I’m pretty sure it is, actually. It has something to do with the staff he wields.

Plus, there’s the thing how sufficiently powerful human magic users cause technological devices to fail when they’re around. Magic is like a form of radiation that may not harm its users, but disrupts electronics and complex machines on a regular basis.

In that sense, magic is dangerous to humans - it causes their cell phones to burn out and their cars to break down, which can be very hazardous under certain circumstances.

There’s C.S. Friedman’s Magister trilogy, where the fuel for magic is the user’s own life.

The world of Brent Weeks’s The Black Prism has magic users with a finite amount of magic before they go insane, and the insanity is pretty grotesque.

Blood mages in Barbara Hambly’s Sisters of the Raven books use their own blood. It progresses to lopping off fingers and arms eventually for every blood mage.

The grave witch heroine of Grave Witch, by Alex Craft, goes blind any time she uses her powers and it is gradually destroying her eyesight.

Those are the ones that popped right into my mind.

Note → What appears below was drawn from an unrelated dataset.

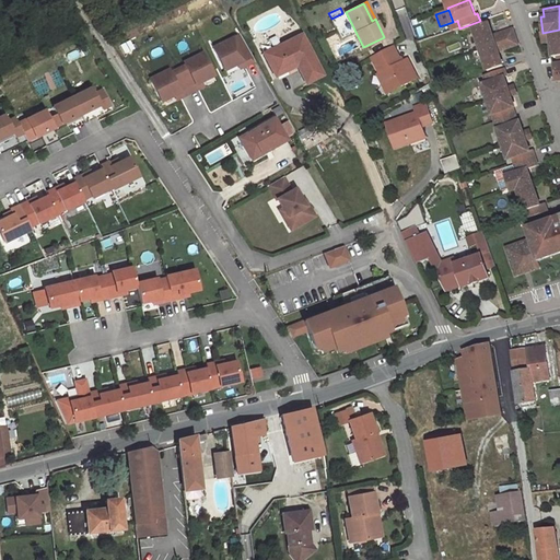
[(488,22),(473,26),(480,49),(496,44),(493,36),(488,22)]
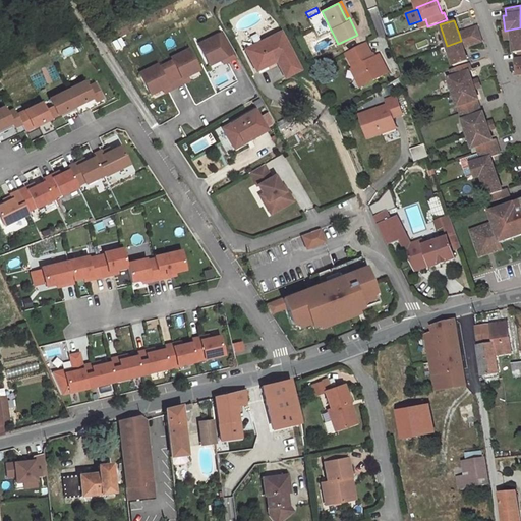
[(477,27),(459,34),(461,41),(464,48),(482,42),(477,27)]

There’s an urban fantasy-ish series by Anne Bishop called The Others (Written in Red, Murder of Crows and *Vision in Silver *being the individual book titles so far) that has one specific form of bloodline-based magic heritage which leads a person (usually a young girl) to experience euphoric and addictive visions when they cut themselves - even accidentally. These people usually die young - either through killing themselves due to the lure of the ecstasy of cutting ever deeper, or because the power and intensity of the resulting visions (they tend to have no context for them, or ability to know where/when the vision is based) drives them insane.